| 67 Views

Guru Dilema Murid Merokok di Sekolah, Moral Remaja Kian Rusak dalam Sistem Kapitalisme! Hanya Sistem Islam Solusinya

Gubernur Banten Andra Soni memediasi Kepala Sekolah Menengah Atas Negeri (SMAN) 1 Cimarga Dini Pitria dengan siswa Indra. (Foto: Biro Adpim Pemprov Banten)

Oleh : Kiki Puspita

Masyarakat digeger kan dengan 630 siswa SMAN 1 Cimarga yang melakukan aksi mogok Sekolah sebagai bentuk protes siswa terhadap pihak sekolah. Masalah ini diakibatkan oleh aksi penamparan seorang siswa yang merokok di lingkungan sekolah. Insiden ini bermula ketika siswa bernama Indra ketahuan merokok oleh Dini Fitri sang kepala sekolah SMAN 1 Cimarga, Kabupaten Lebak, Banten.
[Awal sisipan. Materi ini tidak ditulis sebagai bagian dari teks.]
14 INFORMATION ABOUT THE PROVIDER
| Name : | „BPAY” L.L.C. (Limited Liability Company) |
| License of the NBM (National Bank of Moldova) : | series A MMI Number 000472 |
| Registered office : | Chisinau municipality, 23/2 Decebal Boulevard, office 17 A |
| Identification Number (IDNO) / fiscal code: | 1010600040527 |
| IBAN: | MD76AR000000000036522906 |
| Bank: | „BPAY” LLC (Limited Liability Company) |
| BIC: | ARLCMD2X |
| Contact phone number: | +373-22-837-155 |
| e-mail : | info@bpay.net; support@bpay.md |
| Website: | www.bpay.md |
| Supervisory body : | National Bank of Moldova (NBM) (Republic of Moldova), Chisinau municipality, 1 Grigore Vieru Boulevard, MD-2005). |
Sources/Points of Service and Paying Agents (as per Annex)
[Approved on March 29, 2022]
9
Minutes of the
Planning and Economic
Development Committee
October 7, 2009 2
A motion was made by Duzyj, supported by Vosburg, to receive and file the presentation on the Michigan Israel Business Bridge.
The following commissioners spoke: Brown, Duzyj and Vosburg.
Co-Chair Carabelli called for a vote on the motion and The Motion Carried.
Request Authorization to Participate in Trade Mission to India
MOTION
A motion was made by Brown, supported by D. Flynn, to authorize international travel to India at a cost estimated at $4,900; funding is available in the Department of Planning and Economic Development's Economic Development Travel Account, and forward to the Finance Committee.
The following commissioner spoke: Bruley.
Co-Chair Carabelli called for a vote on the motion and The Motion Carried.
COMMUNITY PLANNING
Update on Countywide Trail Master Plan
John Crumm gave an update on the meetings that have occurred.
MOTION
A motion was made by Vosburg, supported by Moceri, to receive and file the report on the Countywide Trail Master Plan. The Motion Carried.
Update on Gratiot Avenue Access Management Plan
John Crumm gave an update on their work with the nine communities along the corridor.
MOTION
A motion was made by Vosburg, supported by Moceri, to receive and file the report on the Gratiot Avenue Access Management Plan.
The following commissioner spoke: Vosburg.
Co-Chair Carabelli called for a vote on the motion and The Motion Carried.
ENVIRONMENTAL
Sang ibu kepala sekolah pun menegur Indra, sang siswa yang ketahuan merokok.  Namun Indra mala berbohong jika dirinya merokok.(dilansir dari detiknews.com,16-10-2025).

Orang tua siswa tersebut tidak terima anaknya di tampar dan melaporkan hal tersebut kepada polisi. Bukannya dukungan atas upaya penegakan kedisiplinan, yang di terima bu Dini justru penonaktifan dari jabatannya oleh Gubernur Banten, Android Soni, sebagaimana di beritakan Kompas.com (15/10/2025).

Belum  pun selesai kasus tersebut, lagi-lagi masyarakat juga di hebohkan dengan Foto seorang siswa SMA di Makassar berinisial AS, yang dengan santainya merokok dan mengangkat kaki di samping gurunya, Ambo. (dilansir dari suara.com/news). Sang guru pun dilema untuk menegur siswa yang merokok, karena takut dianggap melanggar HAM.

Organisasi Kesehatan Dunia (WHO) memperkirakan sekitar 15 juta remaja berusia 13 hingga 15 tahun di seluruh dunia menggunakan rokok elektrik atau vape. WHO menyebutkan remaja memiliki kemungkinan sembilan kali lebih besar untuk menggunakan vape di bandingkan orang dewasa.

Sungguh ironis dunia pendidikan saat ini. Sistem Kapitalisme yang diterapkan ternyata terbukti tidak bisa memberikan jaminan kepada para peserta didik. Dalam sistem Kapitalisme siswa justru bertindak bebas diluar batas etika, sementara guru yang ingin menegakkan kedisiplinan justru mala dianggap sebagai penjahat yang melakukan kesalahan. Bahkan tak banyak guru mala dilaporkan ke polisi sampai ada yang di non aktifkan dari jabatannya.

Inilah saatnya kita campakan sistem kufur Kapitalisme ini, dan menggantinya dengan sistem Islam yang berasal dari Allah Swt. Karena pendidikan dalam sistem Islam memiliki tujuan untuk membentuk kepribadian Islam pada anak didik. Kurikulum yang disusun berorientasi pada upaya mencapai tujuan pendidikan ini yang dimulai dari sebelum mumayiz hingga mumayiz. Pada fase ini, keluargalah yang berperan besar.

Saat memasuki fase pendidikan formal, seorang anak akan dididik sesuai tujuan pendidikan, yakni membentuk kepribadian Islam. Kurikulum yang ada sejalan dengan tujuan ini. Penanaman akidah menjadi yang utama. Sistem pendidikan Islam memahamkah bahwa kesadaran hubungan manusia dengan Allah merupakan kontrol terbaik atas seluruh perbuatan manusia.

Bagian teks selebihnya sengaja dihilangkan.